The king of chocolate in America

At the beginning of the 20th century, chocolate in the United States was a rare product delivered from Switzerland, but pastry chef Milton Hershey changed everything. For twenty years he was engaged in the production of sweets, and in 1900 he sold everything for the sake of a new dream. For several years, Hershey experimented and created the chocolate formula in his factory surrounded by dairy farms. When Hersheyʼs came out, the entrepreneur quickly became the country's top chocolate seller.

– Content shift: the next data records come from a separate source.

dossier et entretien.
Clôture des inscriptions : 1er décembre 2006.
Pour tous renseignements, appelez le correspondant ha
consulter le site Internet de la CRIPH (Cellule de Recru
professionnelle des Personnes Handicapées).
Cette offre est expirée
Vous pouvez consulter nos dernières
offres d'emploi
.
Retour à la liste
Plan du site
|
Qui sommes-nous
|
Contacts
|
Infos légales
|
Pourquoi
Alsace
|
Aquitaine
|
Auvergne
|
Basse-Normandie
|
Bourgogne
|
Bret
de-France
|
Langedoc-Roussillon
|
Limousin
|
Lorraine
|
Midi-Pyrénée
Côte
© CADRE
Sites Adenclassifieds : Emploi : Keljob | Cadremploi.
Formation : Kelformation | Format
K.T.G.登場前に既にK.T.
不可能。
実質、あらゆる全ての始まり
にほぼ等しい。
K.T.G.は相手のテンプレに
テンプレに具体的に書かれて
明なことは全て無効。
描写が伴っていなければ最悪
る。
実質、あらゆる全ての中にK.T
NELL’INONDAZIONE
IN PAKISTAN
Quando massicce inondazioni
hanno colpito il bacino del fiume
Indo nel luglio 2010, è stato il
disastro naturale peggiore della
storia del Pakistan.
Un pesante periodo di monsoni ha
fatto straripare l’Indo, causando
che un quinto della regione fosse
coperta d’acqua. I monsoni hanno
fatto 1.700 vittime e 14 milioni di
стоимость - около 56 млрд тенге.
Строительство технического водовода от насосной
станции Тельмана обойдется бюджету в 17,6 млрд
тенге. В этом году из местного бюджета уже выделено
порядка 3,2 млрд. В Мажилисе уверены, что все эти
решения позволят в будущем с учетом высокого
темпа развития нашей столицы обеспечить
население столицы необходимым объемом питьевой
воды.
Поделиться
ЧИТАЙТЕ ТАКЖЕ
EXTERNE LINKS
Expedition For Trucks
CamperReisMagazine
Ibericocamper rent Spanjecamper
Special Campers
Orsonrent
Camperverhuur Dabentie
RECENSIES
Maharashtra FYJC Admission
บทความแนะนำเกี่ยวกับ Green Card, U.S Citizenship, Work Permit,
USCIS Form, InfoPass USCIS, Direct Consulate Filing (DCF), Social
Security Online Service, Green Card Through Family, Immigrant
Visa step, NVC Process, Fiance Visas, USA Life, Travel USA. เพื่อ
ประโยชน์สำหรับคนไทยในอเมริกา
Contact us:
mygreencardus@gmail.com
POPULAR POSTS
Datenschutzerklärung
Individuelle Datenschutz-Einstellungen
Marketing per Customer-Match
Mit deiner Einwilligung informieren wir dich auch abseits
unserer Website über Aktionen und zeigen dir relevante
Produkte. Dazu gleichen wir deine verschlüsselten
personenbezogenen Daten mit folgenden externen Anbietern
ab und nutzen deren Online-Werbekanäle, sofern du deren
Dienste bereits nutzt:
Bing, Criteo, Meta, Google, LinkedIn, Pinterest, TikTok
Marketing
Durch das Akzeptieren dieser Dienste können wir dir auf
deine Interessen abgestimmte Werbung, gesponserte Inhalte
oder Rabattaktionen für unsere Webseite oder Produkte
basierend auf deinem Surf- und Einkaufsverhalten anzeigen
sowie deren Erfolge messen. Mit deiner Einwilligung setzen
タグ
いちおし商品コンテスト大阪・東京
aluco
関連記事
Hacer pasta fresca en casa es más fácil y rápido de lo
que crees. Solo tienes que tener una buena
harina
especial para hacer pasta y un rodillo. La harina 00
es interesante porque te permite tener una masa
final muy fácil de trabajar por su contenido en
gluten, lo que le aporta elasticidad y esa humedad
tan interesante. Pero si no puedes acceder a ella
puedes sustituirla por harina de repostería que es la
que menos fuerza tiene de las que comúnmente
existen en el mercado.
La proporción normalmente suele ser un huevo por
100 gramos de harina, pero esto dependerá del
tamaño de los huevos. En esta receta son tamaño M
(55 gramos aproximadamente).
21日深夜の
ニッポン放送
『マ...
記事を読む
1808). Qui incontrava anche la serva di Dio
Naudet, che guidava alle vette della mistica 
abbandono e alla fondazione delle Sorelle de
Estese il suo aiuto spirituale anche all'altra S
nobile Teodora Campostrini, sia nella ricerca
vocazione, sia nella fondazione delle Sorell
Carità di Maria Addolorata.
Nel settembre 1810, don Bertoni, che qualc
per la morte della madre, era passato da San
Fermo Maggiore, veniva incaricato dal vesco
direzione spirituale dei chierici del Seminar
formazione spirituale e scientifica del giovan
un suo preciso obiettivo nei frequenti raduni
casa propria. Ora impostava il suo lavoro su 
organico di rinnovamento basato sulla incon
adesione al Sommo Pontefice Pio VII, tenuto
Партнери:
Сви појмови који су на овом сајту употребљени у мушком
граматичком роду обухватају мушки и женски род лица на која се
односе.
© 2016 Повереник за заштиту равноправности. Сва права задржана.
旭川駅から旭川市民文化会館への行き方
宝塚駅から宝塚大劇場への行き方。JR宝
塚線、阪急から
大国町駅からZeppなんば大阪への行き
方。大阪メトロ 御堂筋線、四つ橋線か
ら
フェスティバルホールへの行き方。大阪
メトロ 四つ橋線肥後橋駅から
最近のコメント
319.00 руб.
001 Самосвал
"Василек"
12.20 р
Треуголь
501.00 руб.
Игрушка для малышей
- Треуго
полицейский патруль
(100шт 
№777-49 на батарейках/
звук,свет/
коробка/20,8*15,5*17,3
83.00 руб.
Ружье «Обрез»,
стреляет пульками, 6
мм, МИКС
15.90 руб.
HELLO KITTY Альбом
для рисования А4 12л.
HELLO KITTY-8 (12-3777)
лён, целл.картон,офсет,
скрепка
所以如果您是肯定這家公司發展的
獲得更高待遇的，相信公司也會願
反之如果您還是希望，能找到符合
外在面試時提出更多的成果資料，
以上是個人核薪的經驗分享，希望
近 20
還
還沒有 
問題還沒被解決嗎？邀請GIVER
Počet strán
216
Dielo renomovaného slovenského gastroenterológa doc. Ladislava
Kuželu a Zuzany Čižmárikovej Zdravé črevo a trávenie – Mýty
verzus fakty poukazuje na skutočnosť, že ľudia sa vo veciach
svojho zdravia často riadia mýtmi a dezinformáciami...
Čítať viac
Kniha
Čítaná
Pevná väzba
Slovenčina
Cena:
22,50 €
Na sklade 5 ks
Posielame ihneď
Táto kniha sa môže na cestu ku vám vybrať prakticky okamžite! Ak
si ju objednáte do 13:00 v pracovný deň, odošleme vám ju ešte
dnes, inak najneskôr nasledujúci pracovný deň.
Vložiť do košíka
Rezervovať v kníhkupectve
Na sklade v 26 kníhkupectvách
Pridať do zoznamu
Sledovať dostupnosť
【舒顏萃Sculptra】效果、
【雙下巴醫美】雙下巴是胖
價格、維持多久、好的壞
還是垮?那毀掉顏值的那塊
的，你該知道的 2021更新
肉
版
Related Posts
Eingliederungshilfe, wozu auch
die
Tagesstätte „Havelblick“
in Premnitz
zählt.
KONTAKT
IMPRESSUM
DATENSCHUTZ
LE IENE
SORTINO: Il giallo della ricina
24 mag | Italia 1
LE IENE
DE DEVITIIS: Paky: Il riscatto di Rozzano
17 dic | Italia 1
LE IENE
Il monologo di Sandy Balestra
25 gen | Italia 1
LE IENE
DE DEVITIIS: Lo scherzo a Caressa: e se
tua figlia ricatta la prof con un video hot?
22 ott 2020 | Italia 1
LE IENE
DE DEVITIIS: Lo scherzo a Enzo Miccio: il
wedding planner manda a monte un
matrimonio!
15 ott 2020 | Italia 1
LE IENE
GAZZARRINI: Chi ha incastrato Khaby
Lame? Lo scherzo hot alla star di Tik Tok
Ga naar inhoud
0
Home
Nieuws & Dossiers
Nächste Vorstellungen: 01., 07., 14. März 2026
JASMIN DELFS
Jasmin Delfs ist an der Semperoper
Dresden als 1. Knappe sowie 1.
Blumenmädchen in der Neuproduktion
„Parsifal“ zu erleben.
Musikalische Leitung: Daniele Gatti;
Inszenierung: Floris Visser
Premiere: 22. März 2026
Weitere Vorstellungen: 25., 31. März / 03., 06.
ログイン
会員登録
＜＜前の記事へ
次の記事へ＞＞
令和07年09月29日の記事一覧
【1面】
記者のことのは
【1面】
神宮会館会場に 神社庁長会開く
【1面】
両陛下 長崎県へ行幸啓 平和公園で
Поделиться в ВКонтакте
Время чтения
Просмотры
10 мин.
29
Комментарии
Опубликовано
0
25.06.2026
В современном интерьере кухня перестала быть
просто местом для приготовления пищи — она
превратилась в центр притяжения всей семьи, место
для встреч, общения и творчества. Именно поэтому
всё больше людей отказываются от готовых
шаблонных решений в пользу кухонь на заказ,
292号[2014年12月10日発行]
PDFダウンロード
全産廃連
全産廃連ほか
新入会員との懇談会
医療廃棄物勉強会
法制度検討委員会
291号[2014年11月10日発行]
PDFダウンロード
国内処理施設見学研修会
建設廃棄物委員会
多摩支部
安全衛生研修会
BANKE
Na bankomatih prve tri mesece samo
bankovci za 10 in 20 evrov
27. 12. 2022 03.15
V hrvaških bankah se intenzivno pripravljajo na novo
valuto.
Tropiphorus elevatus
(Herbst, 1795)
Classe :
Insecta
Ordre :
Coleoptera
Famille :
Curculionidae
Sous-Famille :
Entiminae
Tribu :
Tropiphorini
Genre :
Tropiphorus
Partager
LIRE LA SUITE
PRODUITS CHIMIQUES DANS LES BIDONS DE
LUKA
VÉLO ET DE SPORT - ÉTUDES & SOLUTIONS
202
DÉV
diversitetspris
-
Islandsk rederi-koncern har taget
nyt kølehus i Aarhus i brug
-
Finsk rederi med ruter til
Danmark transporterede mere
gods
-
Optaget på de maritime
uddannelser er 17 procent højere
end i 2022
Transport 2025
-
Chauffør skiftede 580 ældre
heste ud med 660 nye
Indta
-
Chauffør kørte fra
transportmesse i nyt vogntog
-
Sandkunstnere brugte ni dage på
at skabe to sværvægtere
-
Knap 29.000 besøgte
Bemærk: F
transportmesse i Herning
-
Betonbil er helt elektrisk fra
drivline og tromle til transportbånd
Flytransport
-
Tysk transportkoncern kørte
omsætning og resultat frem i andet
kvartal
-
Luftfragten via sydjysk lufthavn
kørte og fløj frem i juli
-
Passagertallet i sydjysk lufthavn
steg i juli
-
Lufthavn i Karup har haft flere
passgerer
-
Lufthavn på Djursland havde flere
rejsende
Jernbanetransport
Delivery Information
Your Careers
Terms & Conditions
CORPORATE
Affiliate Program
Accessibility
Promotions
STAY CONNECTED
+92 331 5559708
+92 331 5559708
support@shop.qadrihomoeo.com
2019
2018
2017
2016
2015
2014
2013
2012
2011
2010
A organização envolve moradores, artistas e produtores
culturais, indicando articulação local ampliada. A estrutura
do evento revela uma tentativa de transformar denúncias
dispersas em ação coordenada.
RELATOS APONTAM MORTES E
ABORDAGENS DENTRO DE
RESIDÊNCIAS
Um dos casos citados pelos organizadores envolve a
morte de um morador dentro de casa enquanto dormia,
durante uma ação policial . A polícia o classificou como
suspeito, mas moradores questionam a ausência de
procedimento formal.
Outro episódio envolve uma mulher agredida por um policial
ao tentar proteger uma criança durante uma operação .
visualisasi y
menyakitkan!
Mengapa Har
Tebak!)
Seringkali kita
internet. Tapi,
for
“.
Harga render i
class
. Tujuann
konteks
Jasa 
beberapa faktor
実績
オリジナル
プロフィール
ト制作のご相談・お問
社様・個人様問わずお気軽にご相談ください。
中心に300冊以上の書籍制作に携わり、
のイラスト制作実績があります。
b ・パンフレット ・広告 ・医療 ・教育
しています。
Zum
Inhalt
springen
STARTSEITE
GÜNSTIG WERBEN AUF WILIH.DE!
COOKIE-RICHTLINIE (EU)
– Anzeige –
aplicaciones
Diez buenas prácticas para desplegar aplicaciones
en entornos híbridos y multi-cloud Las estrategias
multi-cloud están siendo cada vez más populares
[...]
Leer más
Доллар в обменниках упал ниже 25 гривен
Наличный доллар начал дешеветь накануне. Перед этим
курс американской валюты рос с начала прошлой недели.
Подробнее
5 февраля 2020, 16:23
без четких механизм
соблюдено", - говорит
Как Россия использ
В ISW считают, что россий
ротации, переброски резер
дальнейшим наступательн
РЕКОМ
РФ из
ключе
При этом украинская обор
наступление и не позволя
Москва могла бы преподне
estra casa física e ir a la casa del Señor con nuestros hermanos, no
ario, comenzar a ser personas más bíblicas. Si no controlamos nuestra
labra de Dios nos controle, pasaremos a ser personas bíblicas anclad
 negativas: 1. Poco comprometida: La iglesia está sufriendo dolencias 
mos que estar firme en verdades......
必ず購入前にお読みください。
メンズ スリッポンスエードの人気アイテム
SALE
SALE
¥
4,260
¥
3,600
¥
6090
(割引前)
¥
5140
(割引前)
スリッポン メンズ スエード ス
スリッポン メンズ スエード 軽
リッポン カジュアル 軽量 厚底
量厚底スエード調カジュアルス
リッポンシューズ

Milton Hershey is one of the first entrepreneurs to invest in the comfort and development of employees, which at the beginning of the 20th century was not at all as fashionable as it is now, as noted in Business model generation book PDF free download. Around the plant, he built a whole city with beautiful houses, a bank, a hotel, churches, shops. In addition to chocolate, the industrial school became an important matter in his life - Hershey himself received only four classes of education and wanted to prevent the children of the workers from repeating his path. Hershey bequeathed all his fortune to this school.

Henry Ford

Carmaker with in-line production

"A car for everyone" was the slogan of Henry Ford's company, which produced the first truly mass-produced car. He designed his first car in his spare time as an engineer, he was helped by like-minded people. It was 1896, and Henry Ford had yet to become the head of the Detroit auto company - and not do the job. After several failures with racing cars, Henry Ford found investors who supported his idea of ​​switching to mass car production.

There is a widespread belief that Henry Ford invented the conveyor belt. In fact, he perfected the invention of another American entrepreneur - Ransom Olds - and was the first to establish continuous production. Later, his system of organizing work was called "Fordism". Ford was one of the first to express the idea that workers should be well paid, then their qualifications will also increase. The first mass-produced Models A and N sold well, but the Model T became truly legendary - budget and quality. It came out in 1908, and since then, Ford Motor, controlled by descendants of Henry Ford, has remained one of the most budget carmakers.